A distinguished political analyst in Nigeria lamented last month that the country had probably invented the Fake News phenomenon, closely linked to Donald Trump's presidential election campaign in the United States and a lucrative business model. As if to buttress this claim, some Nigerian bloggers and commentators were last month assuring us that President Muhammadu Buhari had died of a mystery illness. Days earlier, his office had announced that he would be staying in London for medical tests.

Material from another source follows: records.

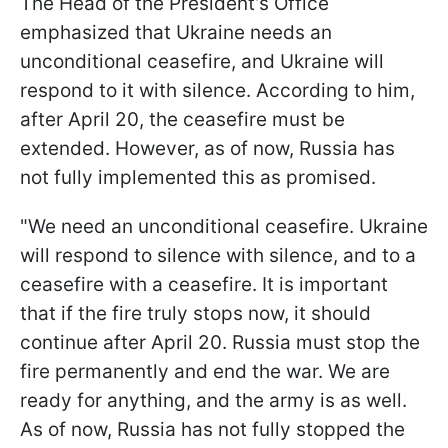
The Head of the President’s Office
emphasized that Ukraine needs an
unconditional ceasefire, and Ukraine will
respond to it with silence. According to him,
after April 20, the ceasefire must be
extended. However, as of now, Russia has
not fully implemented this as promised.
"We need an unconditional ceasefire. Ukraine
will respond to silence with silence, and to a
ceasefire with a ceasefire. It is important
that if the fire truly stops now, it should
continue after April 20. Russia must stop the
fire permanently and end the war. We are
ready for anything, and the army is as well.
As of now, Russia has not fully stopped the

When the death story petered out, it was replaced by reports of Vice-President Yemi Osinbajo being held hostage by several state governors as well as Senate President Bukola Saraki until he agreed to stand down and transfer his powers, as head of state in Buhari's absence, to one of their number. For Nigerians of a nervous disposition, this is a reworking of the plot around the ailing President Umaru Musa Yar'Adua in 2010. The planned trip on 16 February by Saraki and the Speaker of the House of Representatives, Yakubu Dogara, to see Buhari in London may dispel some of the myth-making. The scarcity of information so far about Buhari's ailments has given Nigeria's Fake News industry a shot in the arm.

Curiously, investors in Nigeria's billion-dollar Eurobond seem unbothered by the President's indisposition. The bond issue was eight times over-subscribed and with an interest rate several percentage points lower than those of other economies in the region.